Write the eval before you write the prompt
At Replace Works we stopped tuning prompts by vibes. Here is the small eval-first loop we run before any agent ships.
By Replace Works
Most teams write the prompt first and the eval never. They open a chat window, nudge the wording until the demo looks good, ship it, and then spend the next month reacting to weird outputs in production. We did this too. It does not scale, and it quietly erodes trust in the whole feature.
The fix that stuck for us is boring: write the eval before you write the prompt. Before touching a single instruction, we write down ten to thirty concrete input and output pairs that describe what good looks like. Some are happy paths. Most are the gnarly edge cases that actually break things: empty inputs, hostile inputs, ambiguous requests, and the long tail of real user phrasing. If we cannot describe success as a checkable example, we do not yet understand the task well enough to automate it.
Once the examples exist, the prompt becomes a search problem instead of an art project. We run the candidate prompt against the full set, score each output, and read the failures. The score is never the point. The failures are the point. They tell you exactly where the model misread the task, and they turn vague complaints like it feels off into a specific row you can stare at.
A few things we learned the hard way. First, keep the eval set in version control next to the code, not in a spreadsheet someone forgets about. When the eval lives in the repo, every prompt change shows up as a diff with a measurable effect, and you can block a merge that regresses the numbers. Second, mix automatic and human grading. Exact match and schema checks catch the cheap mistakes for free. For anything subjective, a rubric plus a second model as a judge gets you most of the way, but you still want a human to spot check the judge, because judges drift too.

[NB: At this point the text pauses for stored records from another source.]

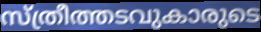
സ്ത്രീത്തടവുകാരുടെ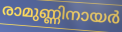
രാമുണ്ണിനായർ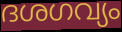
ദശഗവ്യം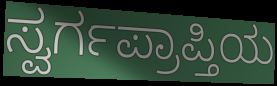
ಸ್ವರ್ಗಪ್ರಾಪ್ತಿಯ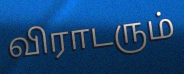
விராடரும்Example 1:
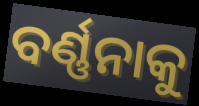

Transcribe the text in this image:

ବର୍ଣ୍ଣନାକୁ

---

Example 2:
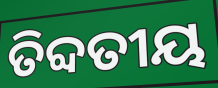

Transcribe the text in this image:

ତିବ୍ଦତୀୟ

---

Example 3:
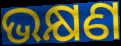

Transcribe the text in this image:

ଭକ୍ଷଣ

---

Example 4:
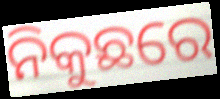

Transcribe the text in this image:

ନିକୁଛରେ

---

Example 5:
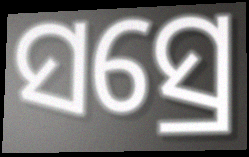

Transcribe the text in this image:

ସସ୍ରେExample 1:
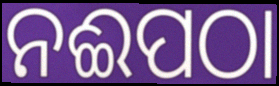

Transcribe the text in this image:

ନଈପଠା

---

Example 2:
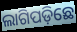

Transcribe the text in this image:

ଲାଗିପଡ଼ିଛେ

Third, treat the eval set as a living asset. Every production incident becomes a new test case. The bug that woke someone up at 2am goes straight into the set so it can never come back silently. Over a few months this turns into the single most valuable artifact the team owns. New hires read it to understand the product. Model upgrades become a one command decision instead of a leap of faith.

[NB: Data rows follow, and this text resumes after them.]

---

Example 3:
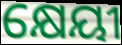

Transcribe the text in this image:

କ୍ଷେୟୀ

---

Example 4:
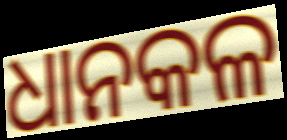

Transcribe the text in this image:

ଧାନକଳ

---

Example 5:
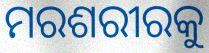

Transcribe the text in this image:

ମରଶରୀରକୁ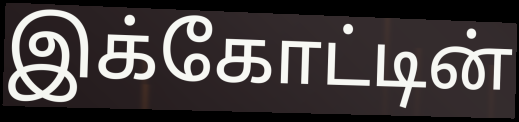
இக்கோட்டின்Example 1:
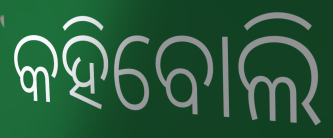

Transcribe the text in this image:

କହିବୋଲି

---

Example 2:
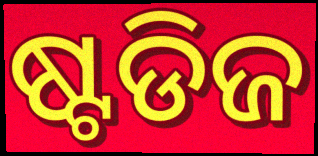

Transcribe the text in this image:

ଷ୍ଟଡିଜ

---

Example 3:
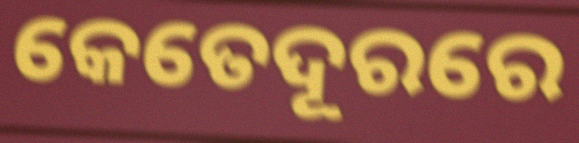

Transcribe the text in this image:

କେତେଦୂରରେ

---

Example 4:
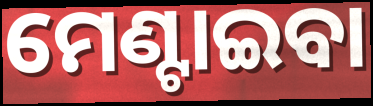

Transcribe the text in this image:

ମେଣ୍ଟାଇବା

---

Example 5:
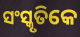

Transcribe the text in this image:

The payoff shows up when you swap models. When a new model drops, we do not argue about whether it is better. We run the suite, look at the delta, and decide in an afternoon. The same harness that protects against prompt regressions makes provider migrations cheap, which matters more every quarter as the frontier keeps moving.
None of this requires a fancy platform. Our first version was a single script, a folder of JSON examples, and a CSV of scores. The discipline is what matters, not the tooling. Write the eval first, read the failures, fold incidents back in, and let the numbers gate the merge. Do that and prompt engineering stops feeling like guesswork and starts feeling like engineering.